Jittery investors are looking for evidence that the industry will pick up from a recent slowdown, as inflation-hit shoppers hold off from splashing out on designer fashion.

JPMorgan analyst Chiara Battistini cut full year profit forecasts by 2-3% for the group, citing softer trends at LVMH's fashion and leather goods division, home to Louis Vuitton and Dior.

"The soft print is likely to add to ongoing investors’ concerns on the sector more broadly in our view, confirming that even best-in-class players like LVMH cannot be immune from the challenging backdrop," said Battistini in a note to clients.

The weakness of the yen, which has prompted a flood of Chinese shoppers to Japan seeking bargains on luxury goods, added pressure to margins, another source of concern.

Equita cut 2024 sales estimates for LVMH by 3% - attributing 1% to currency fluctuations - and lowered its second half organic sales estimate to 7% growth from 10% growth previously.

The lack of visibility for the second half beyond the easing of comparative figures - as the Chinese post-pandemic lockdown bounce tapered off a year ago - is unlikely to improve investor sentiment to the luxury sector, Citi analyst Thomas Chauvet said in an email to clients.

"No miracle with the luxury bellwether; sector likely to remain out of favour," he wrote.

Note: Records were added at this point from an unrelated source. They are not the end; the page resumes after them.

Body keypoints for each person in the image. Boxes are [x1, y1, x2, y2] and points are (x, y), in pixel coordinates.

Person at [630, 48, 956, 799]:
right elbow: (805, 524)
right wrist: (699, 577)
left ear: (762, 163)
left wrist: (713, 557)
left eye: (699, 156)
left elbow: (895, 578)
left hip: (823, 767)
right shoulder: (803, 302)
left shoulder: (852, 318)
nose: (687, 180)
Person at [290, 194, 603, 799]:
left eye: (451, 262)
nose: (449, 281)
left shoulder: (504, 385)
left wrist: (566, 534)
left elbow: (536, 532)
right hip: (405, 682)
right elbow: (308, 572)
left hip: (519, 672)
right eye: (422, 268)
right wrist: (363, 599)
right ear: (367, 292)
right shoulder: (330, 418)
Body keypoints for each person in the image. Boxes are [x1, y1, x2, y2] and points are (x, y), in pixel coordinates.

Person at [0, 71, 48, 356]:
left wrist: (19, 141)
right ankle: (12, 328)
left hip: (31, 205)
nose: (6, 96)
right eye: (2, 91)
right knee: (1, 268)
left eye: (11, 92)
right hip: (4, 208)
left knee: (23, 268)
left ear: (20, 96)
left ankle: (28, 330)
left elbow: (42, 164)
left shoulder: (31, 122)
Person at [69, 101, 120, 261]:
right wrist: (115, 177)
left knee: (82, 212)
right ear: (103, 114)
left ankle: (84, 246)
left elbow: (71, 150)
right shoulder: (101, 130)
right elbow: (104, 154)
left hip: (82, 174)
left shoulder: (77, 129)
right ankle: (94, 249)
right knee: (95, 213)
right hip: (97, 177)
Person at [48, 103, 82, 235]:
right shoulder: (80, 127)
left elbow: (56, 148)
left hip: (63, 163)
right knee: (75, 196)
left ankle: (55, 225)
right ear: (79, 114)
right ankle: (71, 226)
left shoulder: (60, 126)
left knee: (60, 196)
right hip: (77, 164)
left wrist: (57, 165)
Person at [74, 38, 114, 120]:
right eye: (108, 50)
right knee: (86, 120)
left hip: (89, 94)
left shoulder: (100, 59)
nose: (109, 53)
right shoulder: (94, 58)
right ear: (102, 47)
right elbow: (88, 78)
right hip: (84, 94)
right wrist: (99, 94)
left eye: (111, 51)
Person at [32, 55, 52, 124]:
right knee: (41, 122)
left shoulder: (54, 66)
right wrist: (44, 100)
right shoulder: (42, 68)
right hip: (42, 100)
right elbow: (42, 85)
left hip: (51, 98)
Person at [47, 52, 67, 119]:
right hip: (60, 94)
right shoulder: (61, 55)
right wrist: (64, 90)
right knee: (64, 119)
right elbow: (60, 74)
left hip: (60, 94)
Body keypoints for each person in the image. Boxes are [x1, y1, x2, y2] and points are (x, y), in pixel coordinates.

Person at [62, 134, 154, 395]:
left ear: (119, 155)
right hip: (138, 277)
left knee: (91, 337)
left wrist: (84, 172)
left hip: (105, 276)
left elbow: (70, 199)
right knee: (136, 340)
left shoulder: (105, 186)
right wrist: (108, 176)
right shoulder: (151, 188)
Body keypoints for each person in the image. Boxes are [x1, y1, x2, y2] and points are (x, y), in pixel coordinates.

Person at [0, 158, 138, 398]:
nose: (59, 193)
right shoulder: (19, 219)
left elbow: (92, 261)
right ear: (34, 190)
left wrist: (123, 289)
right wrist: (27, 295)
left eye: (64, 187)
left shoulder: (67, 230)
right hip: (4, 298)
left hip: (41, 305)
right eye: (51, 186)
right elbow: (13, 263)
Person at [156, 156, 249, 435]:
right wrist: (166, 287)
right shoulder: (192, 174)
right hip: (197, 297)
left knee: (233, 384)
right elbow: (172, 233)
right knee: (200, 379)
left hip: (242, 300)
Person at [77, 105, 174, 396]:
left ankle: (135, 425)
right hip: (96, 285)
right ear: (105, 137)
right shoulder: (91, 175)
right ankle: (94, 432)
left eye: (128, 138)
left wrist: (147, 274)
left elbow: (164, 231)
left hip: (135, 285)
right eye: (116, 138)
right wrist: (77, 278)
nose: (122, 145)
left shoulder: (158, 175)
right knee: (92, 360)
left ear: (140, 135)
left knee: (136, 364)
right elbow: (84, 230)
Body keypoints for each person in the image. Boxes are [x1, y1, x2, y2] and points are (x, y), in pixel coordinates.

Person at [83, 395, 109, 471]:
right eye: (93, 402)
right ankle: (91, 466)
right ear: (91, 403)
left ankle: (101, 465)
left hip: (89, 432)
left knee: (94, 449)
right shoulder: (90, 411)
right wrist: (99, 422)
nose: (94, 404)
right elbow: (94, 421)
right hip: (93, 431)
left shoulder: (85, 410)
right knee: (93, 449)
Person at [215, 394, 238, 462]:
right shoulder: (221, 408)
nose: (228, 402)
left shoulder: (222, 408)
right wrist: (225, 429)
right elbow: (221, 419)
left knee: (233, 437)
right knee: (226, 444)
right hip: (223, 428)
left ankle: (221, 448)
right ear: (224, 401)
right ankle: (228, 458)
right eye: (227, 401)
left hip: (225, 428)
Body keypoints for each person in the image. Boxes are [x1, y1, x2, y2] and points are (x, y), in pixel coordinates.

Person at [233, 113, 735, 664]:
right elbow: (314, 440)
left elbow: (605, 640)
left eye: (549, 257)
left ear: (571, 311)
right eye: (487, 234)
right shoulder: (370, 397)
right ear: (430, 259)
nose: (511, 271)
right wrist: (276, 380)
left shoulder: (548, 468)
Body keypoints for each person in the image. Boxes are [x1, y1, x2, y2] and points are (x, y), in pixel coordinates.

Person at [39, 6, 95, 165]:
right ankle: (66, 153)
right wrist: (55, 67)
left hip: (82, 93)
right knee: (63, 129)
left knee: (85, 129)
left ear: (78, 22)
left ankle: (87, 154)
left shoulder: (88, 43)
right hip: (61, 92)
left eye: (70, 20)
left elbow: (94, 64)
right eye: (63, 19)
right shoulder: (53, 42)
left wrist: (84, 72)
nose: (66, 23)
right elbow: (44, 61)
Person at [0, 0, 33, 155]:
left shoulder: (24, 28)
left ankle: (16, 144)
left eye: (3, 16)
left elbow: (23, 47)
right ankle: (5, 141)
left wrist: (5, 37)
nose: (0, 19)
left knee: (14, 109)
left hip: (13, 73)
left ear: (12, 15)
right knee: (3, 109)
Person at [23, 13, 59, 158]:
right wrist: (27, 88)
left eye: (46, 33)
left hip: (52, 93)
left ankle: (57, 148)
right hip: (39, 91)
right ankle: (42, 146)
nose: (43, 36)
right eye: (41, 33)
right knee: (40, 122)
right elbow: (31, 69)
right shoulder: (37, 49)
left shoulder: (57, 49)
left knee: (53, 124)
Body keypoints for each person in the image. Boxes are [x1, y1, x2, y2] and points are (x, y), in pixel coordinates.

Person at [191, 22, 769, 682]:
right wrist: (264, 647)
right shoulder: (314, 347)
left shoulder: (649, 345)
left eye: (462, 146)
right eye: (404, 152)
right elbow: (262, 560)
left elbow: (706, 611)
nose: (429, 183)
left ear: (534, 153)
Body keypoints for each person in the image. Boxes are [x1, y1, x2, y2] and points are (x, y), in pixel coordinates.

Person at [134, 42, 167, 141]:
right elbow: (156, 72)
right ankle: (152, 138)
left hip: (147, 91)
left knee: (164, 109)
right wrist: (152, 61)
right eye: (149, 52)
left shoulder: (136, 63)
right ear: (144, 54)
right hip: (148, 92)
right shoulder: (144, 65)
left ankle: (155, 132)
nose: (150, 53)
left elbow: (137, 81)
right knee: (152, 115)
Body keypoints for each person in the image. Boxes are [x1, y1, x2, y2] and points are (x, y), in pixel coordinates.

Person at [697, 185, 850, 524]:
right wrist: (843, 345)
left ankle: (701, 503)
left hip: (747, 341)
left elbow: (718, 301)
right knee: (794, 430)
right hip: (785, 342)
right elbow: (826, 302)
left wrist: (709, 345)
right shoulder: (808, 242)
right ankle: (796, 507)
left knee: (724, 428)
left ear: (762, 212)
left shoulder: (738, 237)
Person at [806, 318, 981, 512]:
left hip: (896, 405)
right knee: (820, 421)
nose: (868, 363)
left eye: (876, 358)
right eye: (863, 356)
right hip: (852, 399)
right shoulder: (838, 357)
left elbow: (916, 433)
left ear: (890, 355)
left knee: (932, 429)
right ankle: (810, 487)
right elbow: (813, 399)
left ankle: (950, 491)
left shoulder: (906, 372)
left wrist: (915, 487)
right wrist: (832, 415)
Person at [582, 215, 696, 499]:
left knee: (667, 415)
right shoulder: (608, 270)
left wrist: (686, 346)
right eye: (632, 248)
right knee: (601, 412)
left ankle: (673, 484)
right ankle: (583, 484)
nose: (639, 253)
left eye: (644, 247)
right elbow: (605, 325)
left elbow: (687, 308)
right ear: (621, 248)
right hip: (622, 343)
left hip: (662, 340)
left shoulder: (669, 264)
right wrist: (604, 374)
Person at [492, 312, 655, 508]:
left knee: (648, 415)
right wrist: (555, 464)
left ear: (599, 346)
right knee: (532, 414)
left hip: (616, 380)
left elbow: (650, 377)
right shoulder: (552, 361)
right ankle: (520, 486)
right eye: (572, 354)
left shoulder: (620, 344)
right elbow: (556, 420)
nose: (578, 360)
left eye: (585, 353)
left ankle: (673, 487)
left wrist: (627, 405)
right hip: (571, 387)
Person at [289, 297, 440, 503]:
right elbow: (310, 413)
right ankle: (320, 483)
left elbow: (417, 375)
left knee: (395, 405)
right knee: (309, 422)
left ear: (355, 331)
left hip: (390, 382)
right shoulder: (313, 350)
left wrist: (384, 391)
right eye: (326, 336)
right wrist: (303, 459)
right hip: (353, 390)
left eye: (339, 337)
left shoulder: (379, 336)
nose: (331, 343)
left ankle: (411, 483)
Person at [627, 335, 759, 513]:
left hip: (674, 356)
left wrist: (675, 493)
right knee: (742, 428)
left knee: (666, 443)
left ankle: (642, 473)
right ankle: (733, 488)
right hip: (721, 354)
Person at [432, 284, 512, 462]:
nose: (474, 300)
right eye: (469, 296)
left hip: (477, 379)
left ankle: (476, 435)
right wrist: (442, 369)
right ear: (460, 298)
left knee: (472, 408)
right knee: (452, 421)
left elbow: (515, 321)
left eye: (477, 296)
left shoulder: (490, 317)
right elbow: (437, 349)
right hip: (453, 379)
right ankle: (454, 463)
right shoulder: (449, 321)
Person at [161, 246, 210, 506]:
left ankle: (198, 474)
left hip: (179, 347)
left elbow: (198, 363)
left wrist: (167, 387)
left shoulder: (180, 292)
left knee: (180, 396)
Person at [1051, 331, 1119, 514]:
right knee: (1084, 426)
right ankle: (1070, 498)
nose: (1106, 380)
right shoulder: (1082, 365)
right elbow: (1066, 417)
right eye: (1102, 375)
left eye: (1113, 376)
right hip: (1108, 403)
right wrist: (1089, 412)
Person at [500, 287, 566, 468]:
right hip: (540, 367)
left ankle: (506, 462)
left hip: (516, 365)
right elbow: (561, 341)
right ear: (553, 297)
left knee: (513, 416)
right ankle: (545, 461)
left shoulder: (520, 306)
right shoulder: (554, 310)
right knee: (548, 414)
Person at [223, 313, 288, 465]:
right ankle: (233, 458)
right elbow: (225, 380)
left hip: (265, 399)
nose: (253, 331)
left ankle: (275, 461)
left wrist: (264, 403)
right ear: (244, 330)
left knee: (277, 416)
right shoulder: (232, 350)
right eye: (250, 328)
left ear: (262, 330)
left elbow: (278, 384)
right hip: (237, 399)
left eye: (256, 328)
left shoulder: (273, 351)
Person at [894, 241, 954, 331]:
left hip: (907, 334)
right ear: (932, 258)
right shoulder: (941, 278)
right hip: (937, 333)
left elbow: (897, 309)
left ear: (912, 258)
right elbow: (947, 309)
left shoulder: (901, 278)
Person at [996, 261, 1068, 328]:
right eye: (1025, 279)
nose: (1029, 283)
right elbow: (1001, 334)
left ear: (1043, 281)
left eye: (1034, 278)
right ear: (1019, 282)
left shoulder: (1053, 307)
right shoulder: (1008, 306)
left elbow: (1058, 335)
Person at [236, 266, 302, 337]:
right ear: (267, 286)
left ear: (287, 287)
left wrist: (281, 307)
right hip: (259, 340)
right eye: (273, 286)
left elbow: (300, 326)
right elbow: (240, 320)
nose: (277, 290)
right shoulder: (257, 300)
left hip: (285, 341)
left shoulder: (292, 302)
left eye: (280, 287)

Jefferies analysts said the miss came as investors eye Chinese shoppers for their potential to "resume their pre-COVID role as the locomotive of industry growth and debate when Western consumers will have fully digested their COVID overspend".

LVMH shares have been volatile since the luxury slowdown emerged, and are down about 20% over the past year, with middle-class shoppers in China, the world's No. 2 economy, a key focus as they rein in purchases at home amid a property slump and job insecurity.

LVMH offered some reassurance, with finance chief Jean-Jacques Guiony telling analysts during a call on Tuesday that Chinese customers were "holding up quite well," while business with US and European customers was "slightly better".